Casi covid in rialzo ma…
I casi sono in rialzo, non c’è dubbio, ma la velocità con cui crescono, sta già rallentando. A ieri si registravano circa 36mila casi giornalieri di media sulla settimana. Molto probabile che il picco, non troppo lontano, sarà intorno a 50/60mila casi. Tanti? Sì, tanti, ma non da destare preoccupazioni, al momento. I ricoveri, anch’essi in aumento, seppur a ritmi ampiamente gestibili, sono ai minimi degli ultimi 6 mesi. È vero, abbiamo cominciato l’autunno con una zavorra di circa 3500 posti letto occupati per ricoveri legati al Covid-19. Ne avremmo fatto volentieri a meno, ma, in proporzione ai casi che abbiamo osservato nelle ultime ondate, il numero di persone che hanno necessitato di ricovero è andata via via diminuendo.
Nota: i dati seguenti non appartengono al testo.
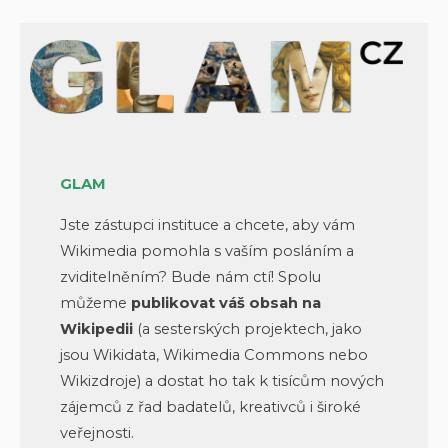
GLAM
Jste zástupci instituce a chcete, aby vám
Wikimedia pomohla s vaším posláním a
zviditelněním? Bude nám ctí! Spolu
můžeme
publikovat váš obsah na
Wikipedii
(a sesterských projektech, jako
jsou Wikidata, Wikimedia Commons nebo
Wikizdroje) a dostat ho tak k tisícům nových
zájemců z řad badatelů, kreativců i široké
veřejnosti.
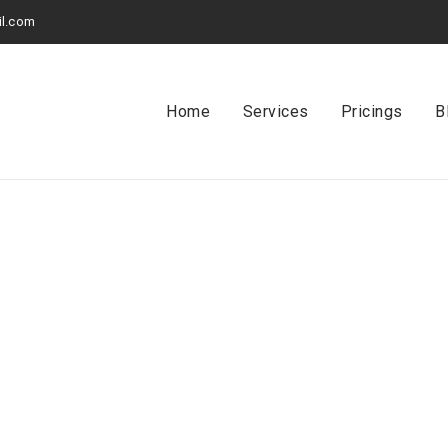
l.com
Home
Services
Pricings
B
MỸ PHẨM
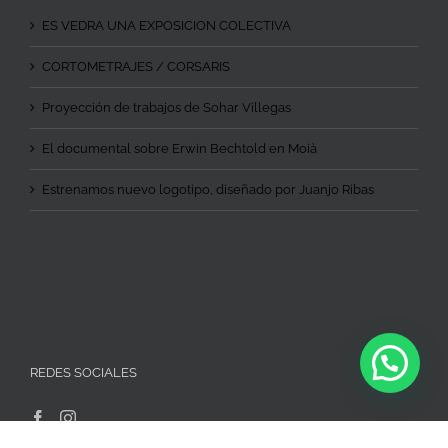
ES VEDRA UNA EXPOSICION COLECTIVA
CORTOMETRAJES / CORSARIS
Proyección de trabajos de Sohar Villegas
El documental sobre Erwin Bechtold en Moià
Estrenamos nuevo logotipo, diseñado por Juanjo Ribas
REDES SOCIALES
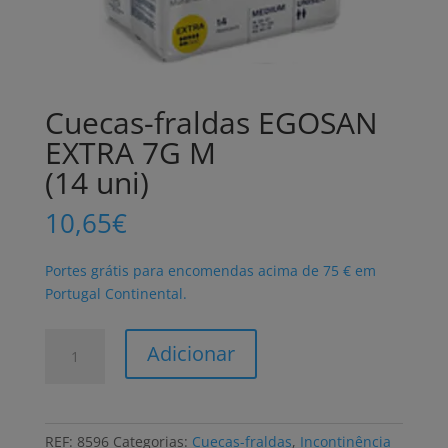
Cuecas-fraldas EGOSAN
EXTRA 7G M
(14 uni)
10,65
€
Portes grátis para encomendas acima de 75 € em
Portugal Continental.
Quantidade
Adicionar
de
Cuecas-
fraldas
EGOSAN
REF:
8596
Categorias:
Cuecas-fraldas
,
Incontinência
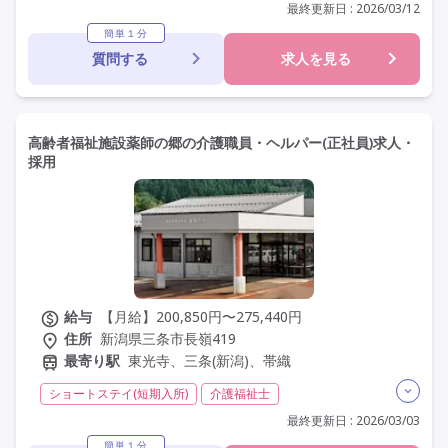
初任者研修(ヘルパー2級)
夜勤専従
常勤
最終更新日 : 2026/03/12
社会保険完備
交通費支給
学歴不問
未経験歓迎
簡単１分
質問する
求人を見る
定年60歳以上
定年65歳以上
車通勤可
高齢者福祉施設薬師の郷の介護職員・ヘルパー(正社員)求人・
採用
給与
【月給】200,850円〜275,440円
住所
新潟県三条市長嶺419
最寄り駅
東光寺、三条(新潟)、帯織
ショートステイ(短期入所)
介護福祉士
実務者研修(ヘルパー1級)
初任者研修(ヘルパー2級)
最終更新日 : 2026/03/03
夜勤専従
残業月20時間以内
常勤
社会保険完備
簡単１分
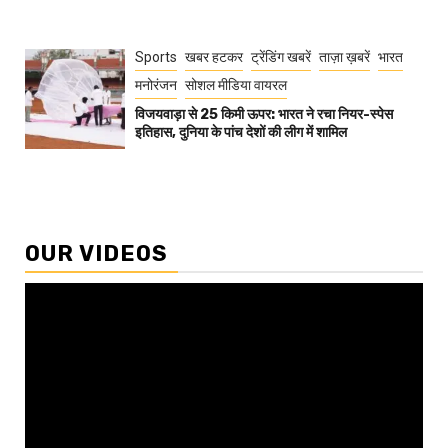
Sports
खबर हटकर
ट्रेंडिंग खबरें
ताज़ा ख़बरें
भारत
मनोरंजन
सोशल मीडिया वायरल
विजयवाड़ा से 25 किमी ऊपर: भारत ने रचा नियर-स्पेस
इतिहास, दुनिया के पांच देशों की लीग में शामिल
OUR VIDEOS
Video
Player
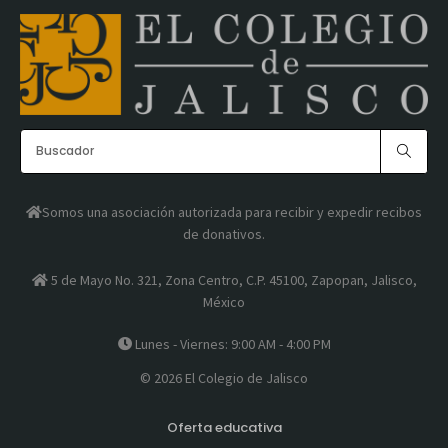
Somos una asociación autorizada para recibir y expedir recibos
de donativos.
5 de Mayo No. 321, Zona Centro, C.P. 45100, Zapopan, Jalisco,
México
Lunes - Viernes: 9:00 AM - 4:00 PM
© 2026 El Colegio de Jalisco
Oferta educativa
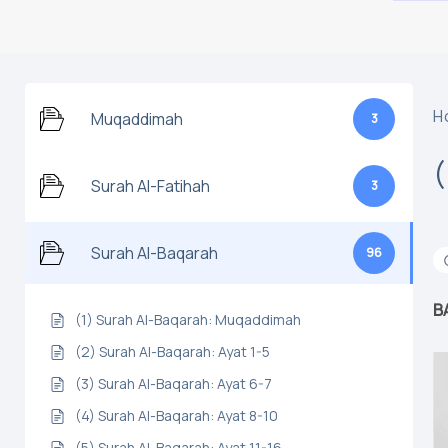
H
Muqaddimah
3
Surah Al-Fatihah
3
Surah Al-Baqarah
96
B
(1) Surah Al-Baqarah: Muqaddimah
(2) Surah Al-Baqarah: Ayat 1-5
(3) Surah Al-Baqarah: Ayat 6-7
(4) Surah Al-Baqarah: Ayat 8-10
(5) Surah Al-Baqarah: Ayat 11-16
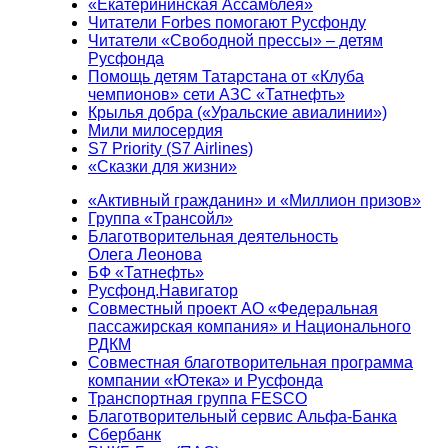
«Екатерининская Ассамблея»
Читатели Forbes помогают Русфонду
Читатели «Свободной прессы» – детям
Русфонда
Помощь детям Татарстана от «Клуба
чемпионов» сети АЗС «Татнефть»
Крылья добра («Уральские авиалинии»)
Мили милосердия
S7 Priority (S7 Airlines)
«Сказки для жизни»
«Активный гражданин» и «Миллион призов»
Группа «Трансойл»
Благотворительная деятельность
Олега Леонова
БФ «Татнефть»
Русфонд.Навигатор
Совместный проект АО «Федеральная
пассажирская компания» и Национального
РДКМ
Совместная благотворительная программа
компании «Ютека» и Русфонда
Транспортная группа FESCO
Благотворительный сервис Альфа-Банка
Сбербанк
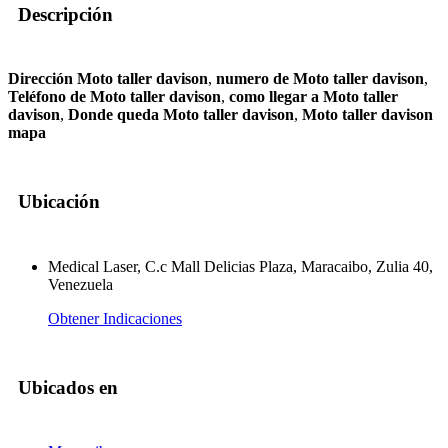
Descripción
Dirección Moto taller davison
,
numero de Moto taller davison
,
Teléfono de Moto taller davison
,
como llegar a Moto taller
davison
,
Donde queda Moto taller davison
,
Moto taller davison
mapa
Ubicación
Medical Laser, C.c Mall Delicias Plaza, Maracaibo, Zulia 40,
Venezuela
Obtener Indicaciones
Ubicados en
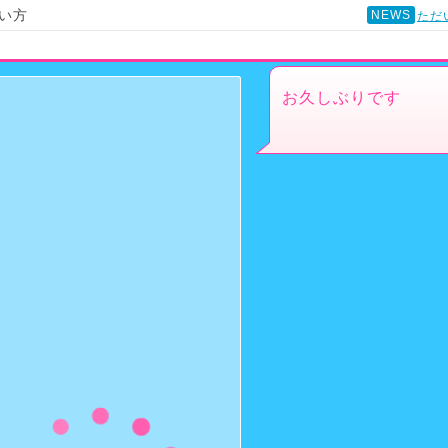
い方
NEWS
ただ
お久しぶりです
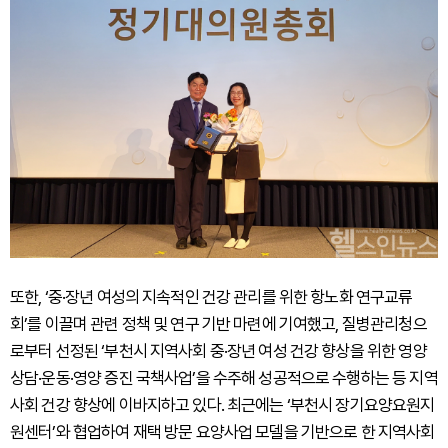
또한, ‘중·장년 여성의 지속적인 건강 관리를 위한 항노화 연구교류
회’를 이끌며 관련 정책 및 연구 기반 마련에 기여했고, 질병관리청으
로부터 선정된 ‘부천시 지역사회 중·장년 여성 건강 향상을 위한 영양
상담·운동·영양 증진 국책사업’을 수주해 성공적으로 수행하는 등 지역
사회 건강 향상에 이바지하고 있다. 최근에는 ‘부천시 장기요양요원지
원센터’와 협업하여 재택 방문 요양사업 모델을 기반으로 한 지역사회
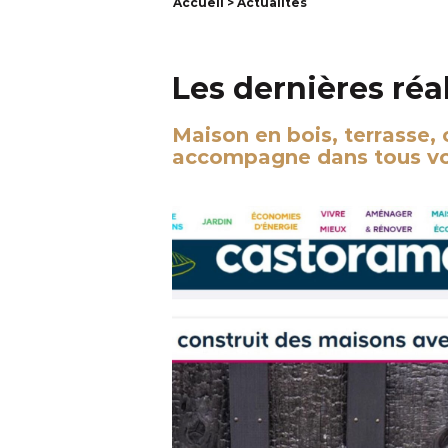
Accueil
> Actualités
Les dernières réa
Maison en bois, terrasse,
accompagne dans tous vos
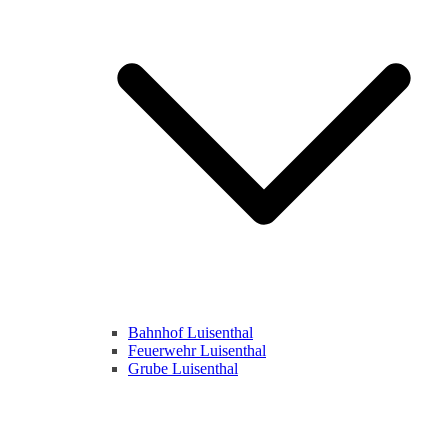
Bahnhof Luisenthal
Feuerwehr Luisenthal
Grube Luisenthal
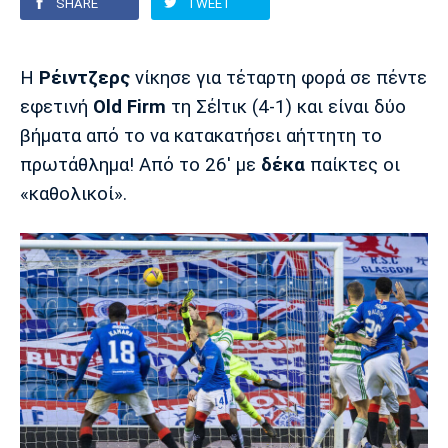
SHARE
TWEET
Europa League
Α Γυναικών
Σπορ
Αστέρας
ΠΑΣ Γιάννινα
Λεβαδειακός
Η
Ρέιντζερς
νίκησε για τέταρτη φορά σε πέντε
Τρίπολης
Conference League
Champions League
Στίβος
Auto-Moto
εφετινή
Old Firm
τη Σέlτικ (4-1) και είναι δύο
βήματα από το να κατακατήσει αήττητη το
Διεθνή
Κύπελλο
Γυμναστική
Αυτοκίνητο
Tech
πρωτάθλημα! Από το 26' με
δέκα
παίκτες οι
Παναιτωλικός
Λαμία
ΑΕΛ
«καθολικοί».
Euro
EuroCup
Κολύμβηση
Formula 1
Gaming
Plus
Εθνικές Ομάδες
Basket League
Χάντμπολ
Μοτοσυκλέτα
Gadgets
Θέατρο
Blogs
Κύπελλο
Α2 Μπάσκετ
Smartphones
Σινεμά
Η Εφημερίδα
Απόλλων
Άρης
ΟΦΗ
Σμύρνης
Διαιτησία
FIBA World Cup 2023
Ευ ζην
Πρωτοσέλιδα
Ποδόσφαιρο Γυναικών
Βιβλίο
Έντυπη έκδοση
Παναχαϊκή
Ηρακλής
Βόλος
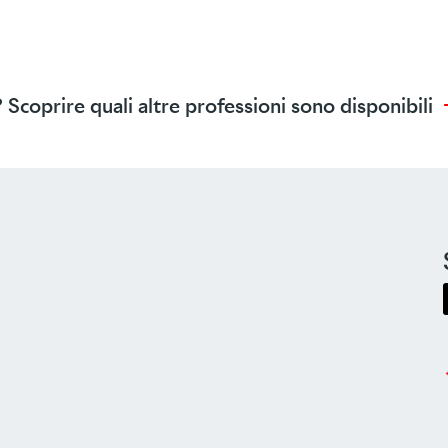
 Scoprire quali altre professioni sono disponibili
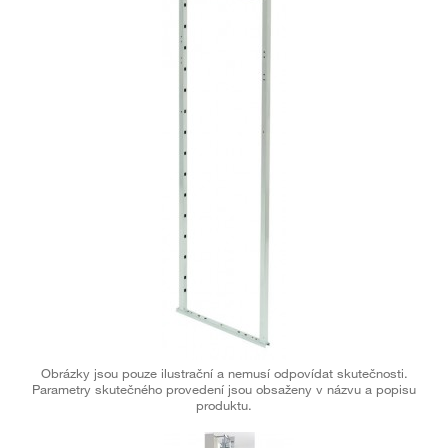
Obrázky jsou pouze ilustrační a nemusí odpovídat skutečnosti.
Parametry skutečného provedení jsou obsaženy v názvu a popisu
produktu.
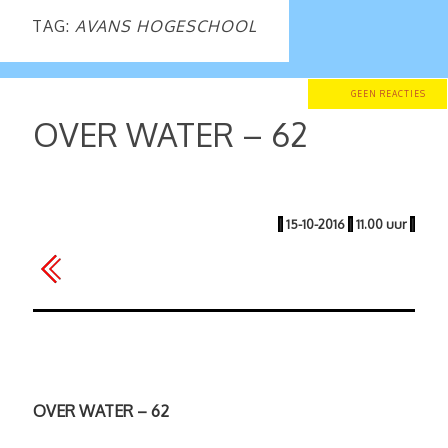
TAG:
AVANS HOGESCHOOL
GEEN REACTIES
OVER WATER – 62
|
15-10-2016
|
11.00 uur
|
OVER WATER – 62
Casi in gran parte risolti a casa
Sono sempre meno i casi che non si risolvono semplicemente stando a casa. Aggiungo: dopo due anni e mezzo, ancora non sappiamo quanti siano i ricoveri avvenuti per complicazioni legate al Covid-19 e quanti siano ricoveri per altre patologie trovati poi positivi al momento del ricovero. L’occupazione delle terapie intensive è ai minimi da oltre un anno. Ieri solo 171 posti occupati. A luglio del 2021 erano 150, ma non avevamo Omicron 5, con tutti i casi ad essa legata, a farci compagnia. Infine i decessi. Sarebbe bello avere informazioni sulle caratteristiche dei morti per/con Covid-19, le ultime fornite dall’ISS, per di più molto parziali, risalgono a gennaio 2022.
Con maggiori informazioni meno polemiche sterili
Con qualche informazione in più si sarebbero evitate le sterili polemiche estive fatte su confronti impossibili con situazioni osservate in altri Paesi. Anche per i decessi siamo ai minimi nell’ultimo anno, con 39 decessi giornalieri di media sulla settimana. Quindi, tutti i principali indicatori ci mostrano una situazione sotto controllo, con solo i ricoveri ordinari da monitorare per via di una zavorra pregressa. Eppure si alza il livello di allarme e lo si fa guardando l’andamento del contagio. Non sarà forse il caso di cambiare prospettiva? Attenzione, ma senza terrore o allarme, che, come risultato, portano solo all’insofferenza verso ogni qualsivoglia misura di contenimento del contagio, a cominciare dalla mascherina».